Copy the data below line for line, leaving out the pictures.

• **DATA EXTRACT**:
• • • • • • •
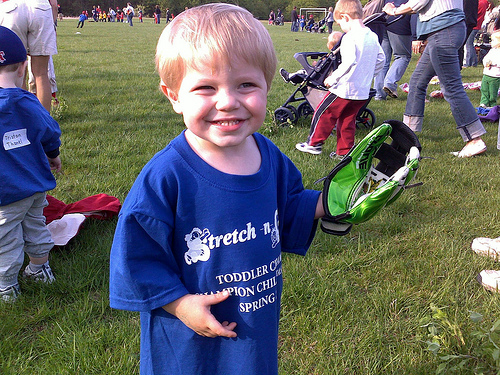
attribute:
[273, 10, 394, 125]
stroller — black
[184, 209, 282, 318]
lettering — white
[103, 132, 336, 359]
shirt — blue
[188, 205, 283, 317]
letters — white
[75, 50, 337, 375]
boy — young, smiling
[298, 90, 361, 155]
• • • • • • •
• **RESPONSE BOX**:
attribute:
[273, 10, 394, 125]
stroller — black
[184, 209, 282, 318]
lettering — white
[103, 132, 336, 359]
shirt — blue
[188, 205, 283, 317]
letters — white
[75, 50, 337, 375]
boy — young, smiling
[298, 90, 361, 155]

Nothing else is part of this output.